FSAs are a win/win for employers and their employees. While employees save 25 to 40 percent on qualified expenses, employers do not pay the matching FICA taxes on employee contributions to the plan.
Questions from Employers
1. If an employee selects coverage under an HSA-eligible HDHP, does he have to set up an HSA? No, a participant may take part in an employer’s general health FSA or HRA, or a combination of both. An employee may also contribute to an HSA and participate in a limited health FSA or HRA.
2. What happens if an employee has a lot of medical expenses early in the plan year? Recent clarification issued from the IRS would allow an employer to fund the HSA to a greater extent for a participant that incurs a large expense.
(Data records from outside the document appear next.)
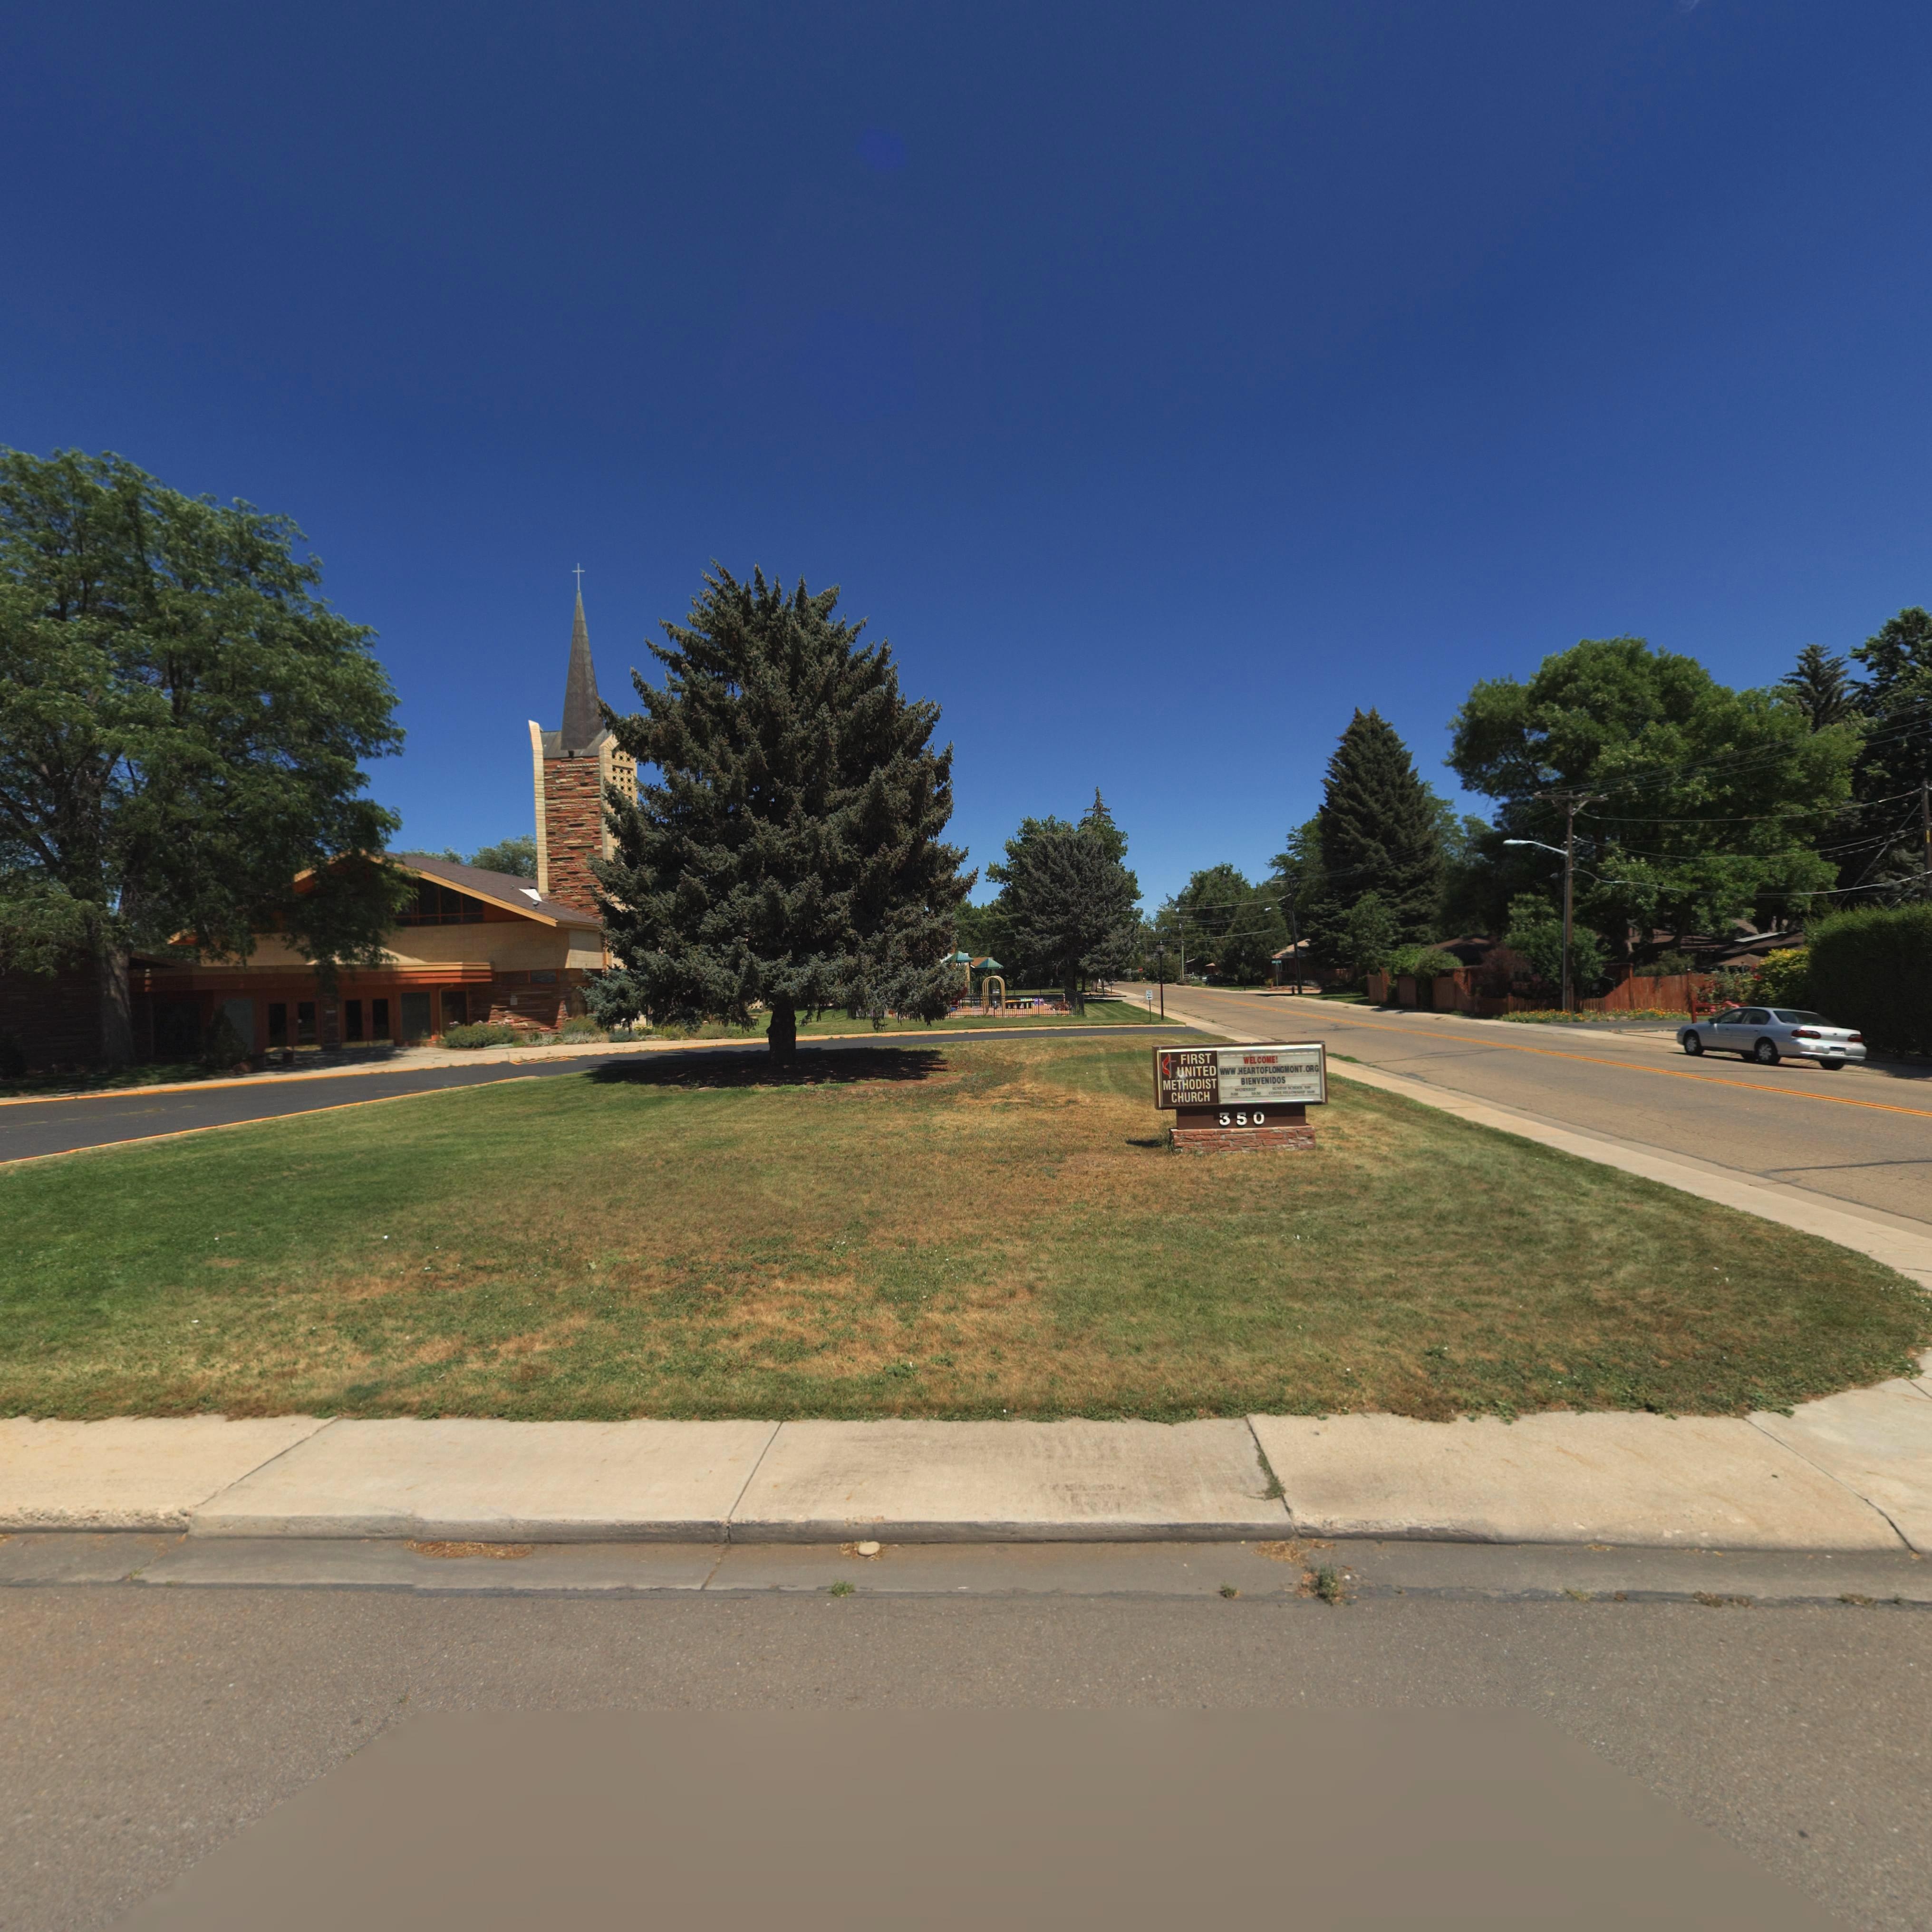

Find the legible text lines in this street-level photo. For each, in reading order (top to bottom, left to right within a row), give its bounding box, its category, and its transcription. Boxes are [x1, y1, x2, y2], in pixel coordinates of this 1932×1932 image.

[1180, 1053, 1212, 1065] BusinessName: FIRST
[1176, 1065, 1217, 1077] BusinessName: *NITED
[1162, 1078, 1217, 1091] BusinessName: METHODIST
[1171, 1091, 1210, 1103] BusinessName: CHURCH
[1218, 1111, 1265, 1126] StreetNumber: 350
With a health FSA, the annual election amount is available to the participant at any time, and the HRA document can be written to allow access to the funds at the beginning of the plan year or periodically throughout the year.
3. Does an employer have to put the HRA money into a bank account? No, funds must be available to pay eligible claims as they are submitted. HRA claims are paid from the general assets of an employer and not retained in a separate bank account.
4. Are HRA funds available as cash to participants? No, the HRA account funds allocated to an employee may never be available in cash to a participant, spouse or dependents. HRAs can only pay for eligible medical expenses.
5. Can HRAs pay the medical expenses for terminated and/or retired employees? Yes, the HRA can continue to pay the medical expenses for employees who have terminated employment or retired. The plan document must specify these terms and explain how account balances are calculated. For instance, an individual’s account at retirement may be capped at the current balance with no more employer credits being added to the balance.
Spenders, Savers and Investors
However, HDHP participants come in all shapes and sizes. Their financial needs and philosophies differ, too. They can be loosely categorized into three distinct groups—spenders, savers and investors. So how do these different groups react to HDHPs?
Spenders are participants who require a high level of coverage for medical expenses and cannot financially afford to pay those expenses out of pocket. Budgeting is important to spenders and they may be more comfortable with an FSA that pays expenses as they are incurred.
HSAs aren’t for everyone. If cash is tight and an employee needs money to pay expenses before the insurance kicks in, then an FSA can be their best choice. And there are no extra IRS forms to file when participating in a FSA.
Savers include those participants electing the HSA option. They think of their HSA as a “medical IRA.” They save for future medical expenses, but may dip into the account for medical emergencies.
These employees should choose an HSA and invest for the future if they can afford to pay medical expenses without regularly dipping into the HSA. Some employees can save even more by participating in an HSA and a limited FSA.
Investors of the world would prefer an HSA that is left to grow for future health care expenses. They would also participate in a limited health FSA or HRA to leverage their tax savings and the growth potential of their HSA.
HSAs are a great way to save on taxes and sock money away for retirement. If their 401(k) or IRA is “maxed out,” or even if it is not, they can drop about $6,000 every year into a health savings account.
The information contained in this article is not intended to be legal, accounting, or other professional advice. We assume no liability whatsoever in connection with its use, nor are these comments directed to specific situations.